* _Work to complete_
For this exercise, repeat every line of the material exactly.

* _The data_
━━━━

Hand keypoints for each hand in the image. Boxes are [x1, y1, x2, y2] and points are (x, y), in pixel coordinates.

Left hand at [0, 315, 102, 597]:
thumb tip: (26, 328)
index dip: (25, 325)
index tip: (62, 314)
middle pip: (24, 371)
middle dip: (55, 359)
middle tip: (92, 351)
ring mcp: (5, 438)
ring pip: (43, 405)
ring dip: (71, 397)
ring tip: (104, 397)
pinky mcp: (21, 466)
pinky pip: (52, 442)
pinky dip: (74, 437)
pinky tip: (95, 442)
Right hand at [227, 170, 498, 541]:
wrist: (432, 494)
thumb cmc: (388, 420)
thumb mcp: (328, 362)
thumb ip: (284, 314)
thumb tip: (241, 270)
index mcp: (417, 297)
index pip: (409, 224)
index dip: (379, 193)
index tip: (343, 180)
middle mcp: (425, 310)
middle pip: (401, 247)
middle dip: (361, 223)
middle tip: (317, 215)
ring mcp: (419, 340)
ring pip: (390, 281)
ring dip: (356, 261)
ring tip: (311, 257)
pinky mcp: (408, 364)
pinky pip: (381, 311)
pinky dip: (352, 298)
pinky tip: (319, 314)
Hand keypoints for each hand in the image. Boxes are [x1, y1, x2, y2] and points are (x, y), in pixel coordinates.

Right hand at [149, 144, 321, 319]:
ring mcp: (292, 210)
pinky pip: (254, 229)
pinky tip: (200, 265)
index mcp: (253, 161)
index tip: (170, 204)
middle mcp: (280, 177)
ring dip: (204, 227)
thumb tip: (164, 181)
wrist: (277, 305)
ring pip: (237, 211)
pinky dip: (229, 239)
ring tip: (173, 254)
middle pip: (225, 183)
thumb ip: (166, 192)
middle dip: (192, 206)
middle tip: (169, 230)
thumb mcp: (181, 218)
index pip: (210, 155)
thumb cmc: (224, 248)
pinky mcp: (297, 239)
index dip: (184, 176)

━━━━

* _Answer to this task_
Hand keypoints for each hand in the image. Boxes are [x1, y1, x2, y2] and points are (x, y), in pixel coordinates.

Left hand at [0, 315, 102, 597]:
thumb tip: (26, 328)
index dip: (25, 325)
index tip: (62, 314)
middle pip: (24, 371)
middle dip: (55, 359)
middle tip: (92, 351)
ring mcp: (5, 438)
ring pip: (43, 405)
ring dip: (71, 397)
ring tip: (104, 397)
pinky mcp: (21, 466)
pinky pip: (52, 442)
pinky dip: (74, 437)
pinky tip: (95, 442)
Right hand at [227, 170, 498, 541]:
wrist: (432, 494)
thumb cmc: (388, 420)
thumb mcp: (328, 362)
thumb ip: (284, 314)
thumb tip: (241, 270)
index mcp: (417, 297)
index pip: (409, 224)
index dip: (379, 193)
index tip: (343, 180)
middle mcp: (425, 310)
middle pip: (401, 247)
middle dip: (361, 223)
middle tip: (317, 215)
ring mcp: (419, 340)
ring pip: (390, 281)
ring dip: (356, 261)
ring tip: (311, 257)
pinky mcp: (408, 364)
pinky pip: (381, 311)
pinky dip: (352, 298)
pinky tip: (319, 314)
Hand keypoints for each hand in the image. Boxes are [x1, y1, x2, y2] and points are (x, y), in pixel coordinates.

Right hand at [149, 144, 321, 319]:
ring mcp: (292, 210)
pinky pip: (254, 229)
pinky tip: (200, 265)
index mcp: (253, 161)
index tip: (170, 204)
middle mcp: (280, 177)
ring dip: (204, 227)
thumb tip: (164, 181)
wrist: (277, 305)
ring pip: (237, 211)
pinky dip: (229, 239)
ring tip: (173, 254)
middle pip: (225, 183)
thumb ip: (166, 192)
middle dip: (192, 206)
middle tip: (169, 230)
thumb mcp: (181, 218)
index pip: (210, 155)
thumb cmc: (224, 248)
pinky mcp: (297, 239)
index dip: (184, 176)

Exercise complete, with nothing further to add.